La faiblesse congénitale de l’euro tient dans l’application d’une politique monétaire unique des pays fortement hétérogènes : dans leur culture économique, la structure de leur économie, leur démographie, leur sensibilité aux chocs externes, leur tolérance à l’inflation, leur productivité, etc.
De telles différences n’empêchent pas l’usage d’une même monnaie. Après tout, l’or a servi de monnaie commune à des pays encore plus différents. Mais faute d’une mobilité du travail au sein d’un même espace et d’un super État pour assurer la solidarité financière (à l’instar des transferts financiers massifs liés à la réunification allemande autour d’une même monnaie), la viabilité de l’euro exige deux conditions.
Primo, que chacun de ses membres respecte une discipline commune minimale pour que la dette reste soutenable. C’est précisément ce que les fameux critères de Maastricht ont voulu imposer : dans certaines conditions de dettes, de croissance et d’inflation, 3 % de déficit est la limite au-delà de laquelle les États sont contraints d’emprunter pour rembourser les intérêts sur leurs emprunts précédents. Un système à la Madoff, en somme !
Secundo, une très grande flexibilité des salaires et des prix pour permettre, dès lors que la variation des taux de change ne joue plus, l’ajustement des différences par une variation des prix relatifs.

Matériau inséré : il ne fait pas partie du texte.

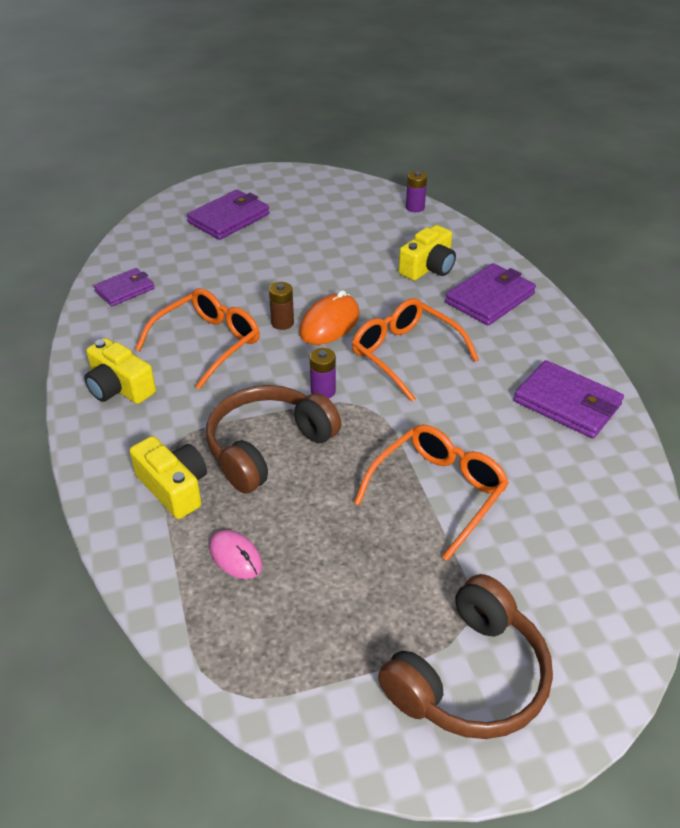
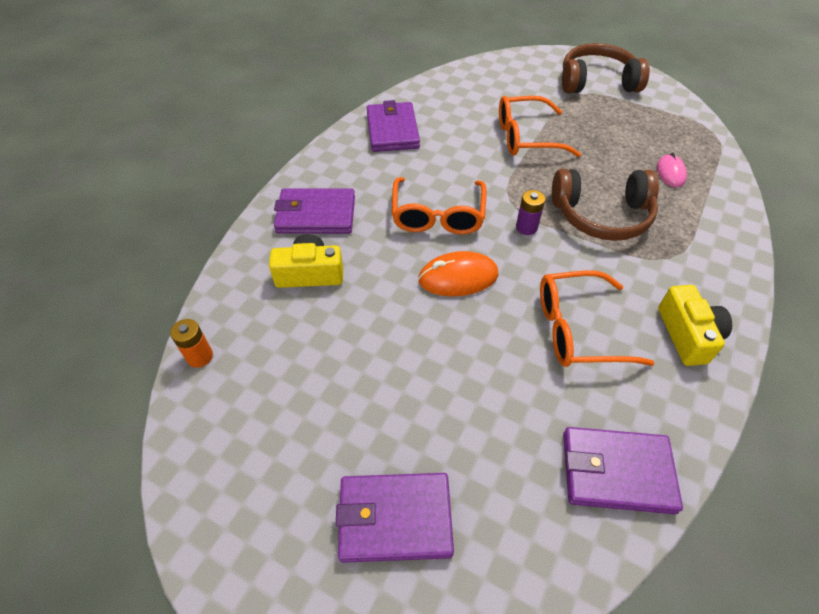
camera: 135 degrees left, 10 degrees up
purple wallet [94,268,155,306] -> purple wallet [563,427,683,514], size x1.55
yellow camera [129,436,207,519] -> none
brown battery [269,282,294,330] -> none
purple battery [406,171,427,212] -> orange battery [170,319,213,368]

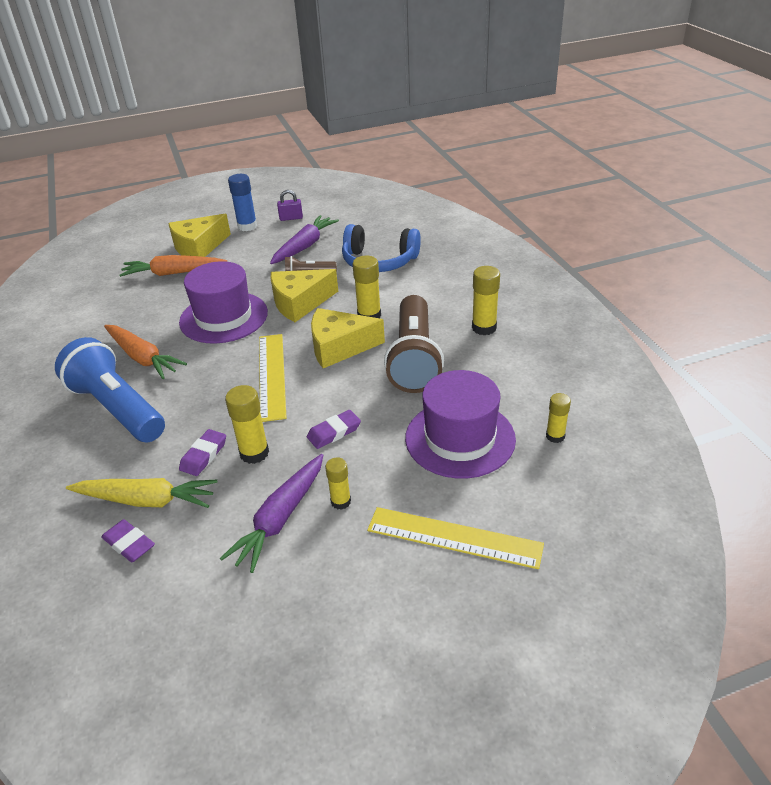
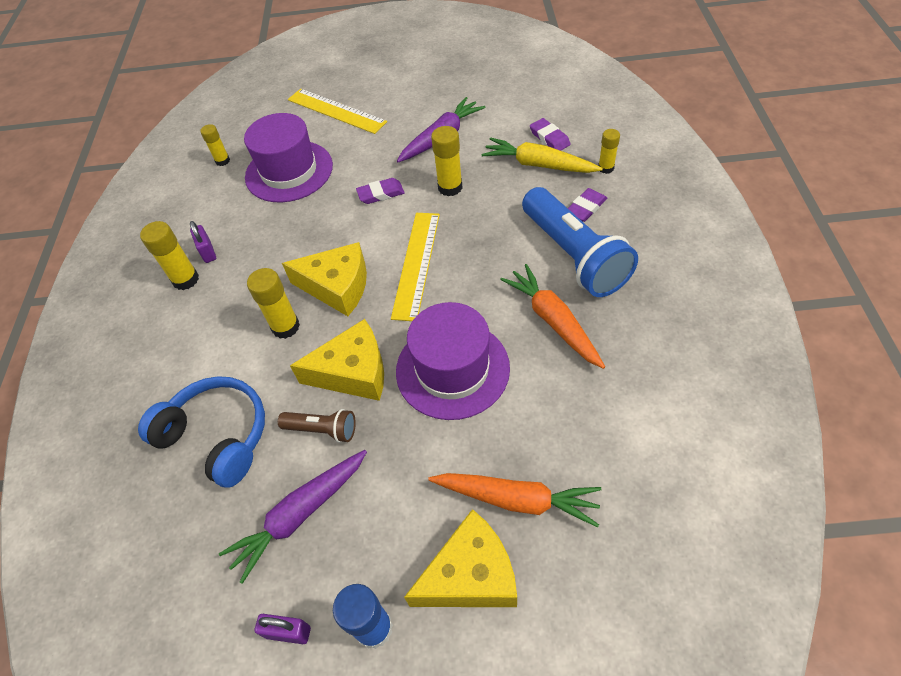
camera: 160 degrees left, 15 degrees up
purple eraser [179,429,226,476] -> purple eraser moved to [568,188,607,222]
yellow glue stick [325,457,351,510] -> yellow glue stick moved to [598,129,620,174]
brown flashlight [384,295,444,393] -> none
none -> purple padlock [190,221,216,263]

Or l’Europe politique a failli sur ces deux points. De grands pays comme l’Allemagne et la France ont donné l’exemple de l’indiscipline budgétaire. Les réformes prévues par l’agenda de Lisbonne pour assouplir et moderniser nos économies sont restées lettre morte.
Coupables aussi les marchés financiers et les agences de notation qui, depuis belle lurette, auraient dû barrer la route au surendettement par des exigences de taux d’intérêt plus élevés ou par une révision de leur notation. Résultat, une exigence d’ajustement brutale. Faute de baisser les prix par une dévaluation, il faut mener une politique de déflation pour baisser les salaires, les prestations sociales et l’ensemble des prix, y compris ceux des actifs.

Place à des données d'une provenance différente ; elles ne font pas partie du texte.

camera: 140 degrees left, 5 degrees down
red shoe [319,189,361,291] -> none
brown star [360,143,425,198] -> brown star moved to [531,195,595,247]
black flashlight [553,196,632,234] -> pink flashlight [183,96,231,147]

Avec le risque de voir une telle politique étouffer toute croissance et toute perspective de sortie de crise. Avec le risque aussi, comme le montre l’histoire, de voir de telles politiques déflationnistes se retourner contre la démocratie.
On comprend que la restructuration de la dette grecque apparaisse aux yeux de beaucoup comme inéluctable. Et que dès lors, ces perspectives de décote affectent nombre d’institutions financières. D’autant que le risque de contagion à d’autres pays menace, sans parler de la perspective angoissante d’un « bank run » grec, c’est-à-dire d’un retrait massif des dépôts bancaires qu’aucune garantie de l’État grec ne pourrait contrer.

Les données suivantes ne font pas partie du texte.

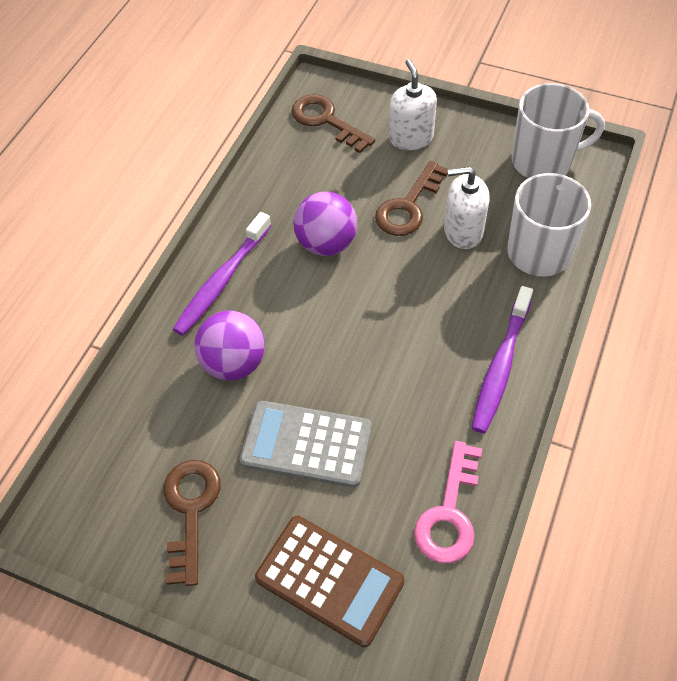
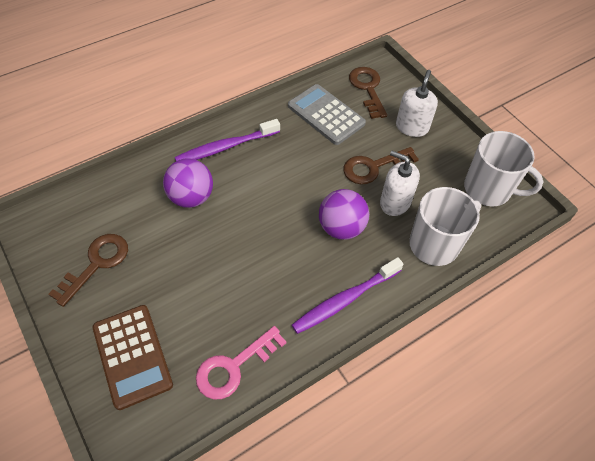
camera: 30 degrees right, 0 degrees up
grey calculator [240,401,372,488] -> grey calculator moved to [288,84,366,145]
purple ball [293,192,357,256] -> purple ball moved to [319,189,369,240]

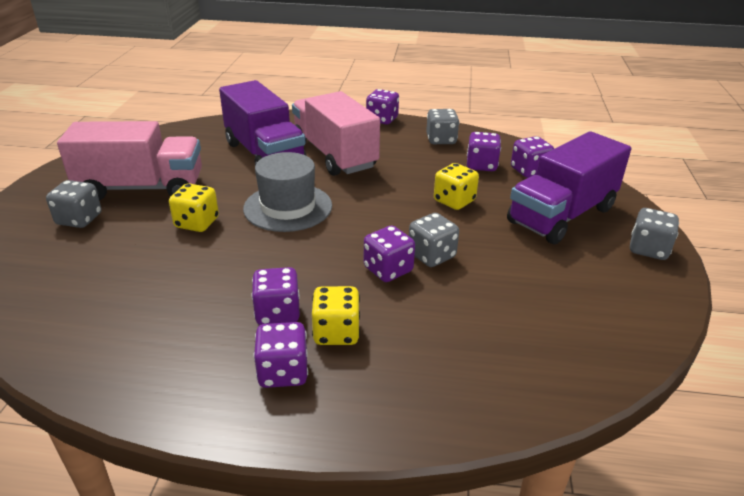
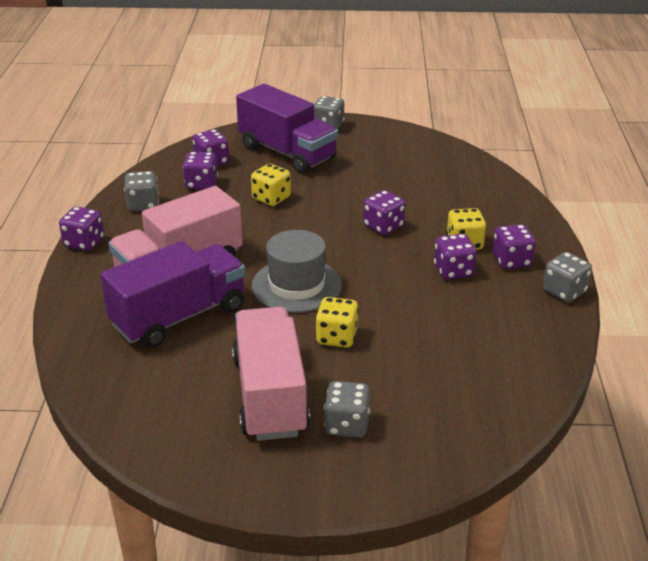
camera: 95 degrees left, 0 degrees up
grey dice [409,213,459,267] -> grey dice moved to [543,252,592,302]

Alors le mécanisme de l’euro est-il menacé d’imploser ? Non, car ce serait un échec si cuisant pour toutes les classes politiques européennes et pour la BCE que tout sera mis en oeuvre pour sauver l’euro. Faute de pouvoir transformer à bref délai les Grecs en Allemands, il restera toujours la possibilité de transformer l’euro en drachme ! Alors que Jean-Claude Trichet avait juré que jamais la Banque centrale européenne ne prendrait du mauvais papier en pension, la suspension des critères d’éligibilité des titres grecs acceptés en échange de crédits de la banque centrale, et peut-être bientôt l’achat direct de titres souverains par la BCE aux banques commerciales, montrent que la BCE est prête à accomoder son orthodoxie pour sauver l’euro.